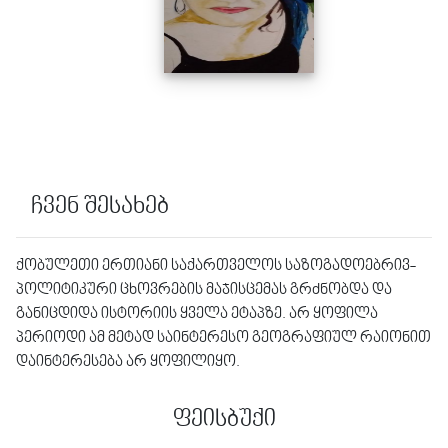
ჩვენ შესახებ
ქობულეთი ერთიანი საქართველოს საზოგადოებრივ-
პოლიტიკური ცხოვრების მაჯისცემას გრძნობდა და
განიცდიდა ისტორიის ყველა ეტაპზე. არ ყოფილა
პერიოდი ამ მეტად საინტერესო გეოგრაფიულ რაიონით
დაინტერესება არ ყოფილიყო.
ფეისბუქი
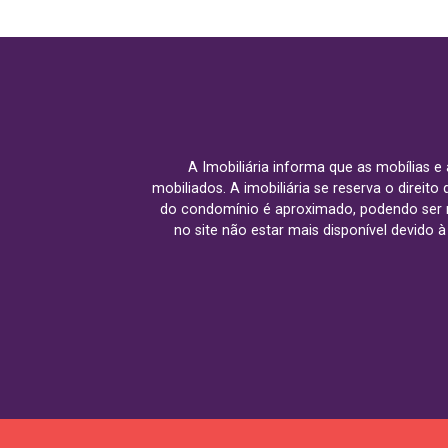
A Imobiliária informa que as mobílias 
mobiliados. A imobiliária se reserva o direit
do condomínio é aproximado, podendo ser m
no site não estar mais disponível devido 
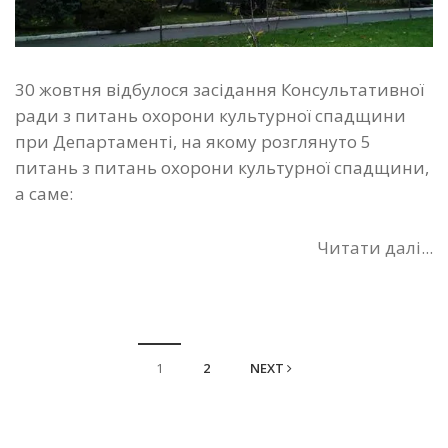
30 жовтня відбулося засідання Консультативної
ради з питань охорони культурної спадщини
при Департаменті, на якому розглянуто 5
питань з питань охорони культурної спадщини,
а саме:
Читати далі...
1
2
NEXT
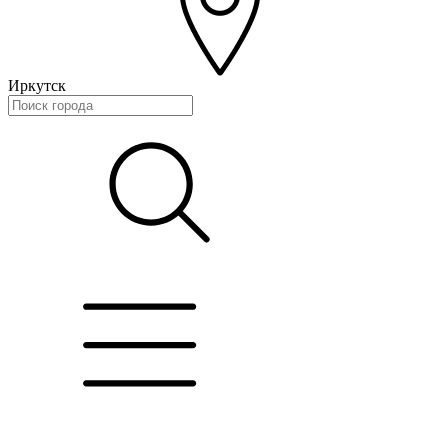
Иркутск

...

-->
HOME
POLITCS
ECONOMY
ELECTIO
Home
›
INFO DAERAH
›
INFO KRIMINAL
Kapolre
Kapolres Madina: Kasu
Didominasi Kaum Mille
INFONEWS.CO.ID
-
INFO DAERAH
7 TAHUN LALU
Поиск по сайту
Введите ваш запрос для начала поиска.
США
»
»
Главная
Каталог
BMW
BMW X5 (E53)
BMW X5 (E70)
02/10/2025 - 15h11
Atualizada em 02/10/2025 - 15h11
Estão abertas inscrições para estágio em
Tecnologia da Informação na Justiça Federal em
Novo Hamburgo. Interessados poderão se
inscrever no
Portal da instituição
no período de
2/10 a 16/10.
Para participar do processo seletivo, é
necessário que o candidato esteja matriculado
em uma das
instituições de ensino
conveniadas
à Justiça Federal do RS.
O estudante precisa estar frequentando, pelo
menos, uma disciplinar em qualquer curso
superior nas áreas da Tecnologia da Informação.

◆ WHAT YOU WILL DO
Within the listing above, filter for lines holding the string "питань" and copy each one.

◆ TASK RESPONSE
ради з питань охорони культурної спадщини
питань з питань охорони культурної спадщини,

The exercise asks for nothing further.